This article was first published on BBC News
A gene previously shown to be linked to obesity may also increase the risk of a deadly form of skin cancer, say researchers writing in Nature Genetics.
Analysis of data from 73,000 people, led by the University of Leeds, found a specific section of the “fat gene” was associated with malignant melanoma.
It is the first time the gene has been linked with a specific disease independently of weight.
The results suggest a wider role for the gene than originally thought.
Malignant melanoma is the fifth most common cancer in the UK with about 12,800 new cases and about 2,200 deaths each year.
An international team analysed genetic data from the tumours of 13,000 malignant melanoma patients and 60,000 unaffected individuals.
They found that those with particular variations in a stretch of DNA within the “fat gene” or FTO gene, called intron 8, could be at greater risk of developing melanoma.
Previous research linking the FTO gene with obesity found that variants in a section called intron 1 are linked with being overweight and overeating.
Several other diseases have been linked to the gene but also to having a high body mass index.
This is the first time that researchers have found a link between the FTO gene and a disease which is not linked to obesity and BMI.
It opens up a new direction in work looking at how the gene functions as until now the focus has been on its effects on weight gain and factors such as regulating appetite.

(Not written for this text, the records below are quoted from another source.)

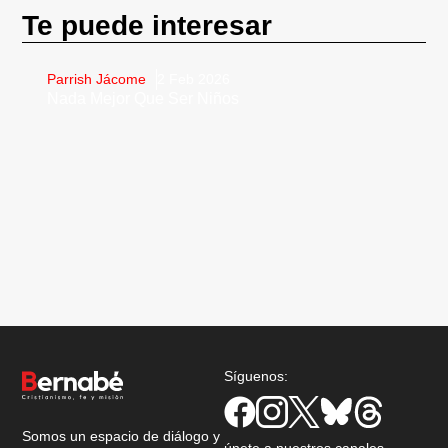
Te puede interesar
Parrish Jácome
2 Feb 2026
Nada Mejor Que Ser Niños
Síguenos:
Somos un espacio de diálogo y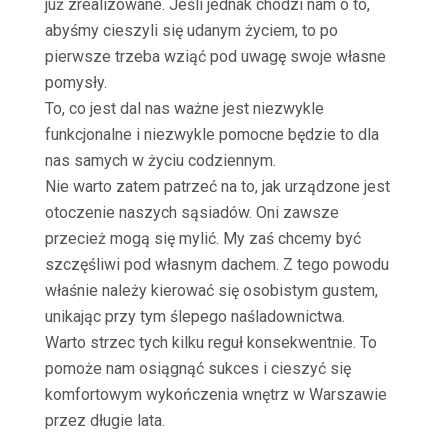
już zrealizowane. Jeśli jednak chodzi nam o to,
abyśmy cieszyli się udanym życiem, to po
pierwsze trzeba wziąć pod uwagę swoje własne
pomysły.
To, co jest dal nas ważne jest niezwykle
funkcjonalne i niezwykle pomocne będzie to dla
nas samych w życiu codziennym.
Nie warto zatem patrzeć na to, jak urządzone jest
otoczenie naszych sąsiadów. Oni zawsze
przecież mogą się mylić. My zaś chcemy być
szczęśliwi pod własnym dachem. Z tego powodu
właśnie należy kierować się osobistym gustem,
unikając przy tym ślepego naśladownictwa.
Warto strzec tych kilku reguł konsekwentnie. To
pomoże nam osiągnąć sukces i cieszyć się
komfortowym wykończenia wnętrz w Warszawie
przez długie lata.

Study author, Dr Mark Iles, a senior research fellow at the Leeds Institute of Molecular Medicine, said: “This is the first time to our knowledge that this major obesity gene, already linked to multiple illnesses, has been linked to melanoma.

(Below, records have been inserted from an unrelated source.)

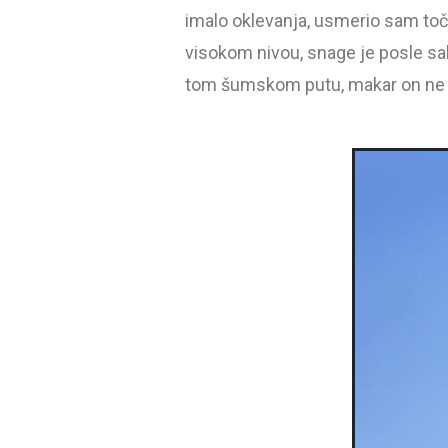
imalo oklevanja, usmerio sam toč
visokom nivou, snage je posle sa
tom šumskom putu, makar on ne vo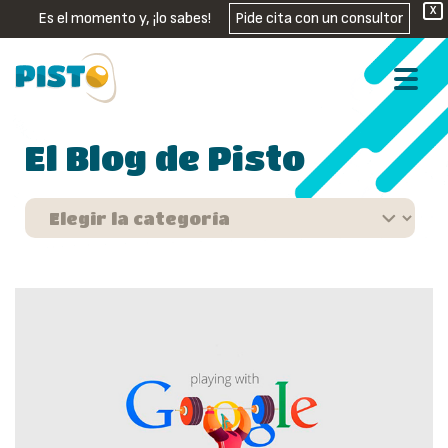
X
Es el momento y, ¡lo sabes!
Pide cita con un consultor
El Blog de Pisto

“This raises the question whether future research will reveal that the gene has a role in even more diseases?”
He added: “When scientists have tried to understand how the FTO gene behaves, so far they’ve only examined its role in metabolism and appetite.

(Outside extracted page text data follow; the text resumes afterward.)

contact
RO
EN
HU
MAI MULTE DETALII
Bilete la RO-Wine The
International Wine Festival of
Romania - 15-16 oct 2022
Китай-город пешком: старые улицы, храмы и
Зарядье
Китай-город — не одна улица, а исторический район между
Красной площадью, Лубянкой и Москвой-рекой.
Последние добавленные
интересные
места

“But it’s now clear we don’t know enough about what this intriguing gene does.”
Dr Julie Sharp, Cancer Research UK’s senior science information manager, said: “These are fascinating early findings that, if confirmed in further research, could potentially provide new targets for the development of drugs to treat melanoma.
“Advances in understanding more about the molecules driving skin cancer have already enabled us to develop important new skin cancer drugs that will make a real difference for patients.”
She added the best way to prevent melanoma was to avoid damage caused by too much sun exposure and sunbeds.
“Getting a painful sunburn just once every two years can triple the risk of melanoma.”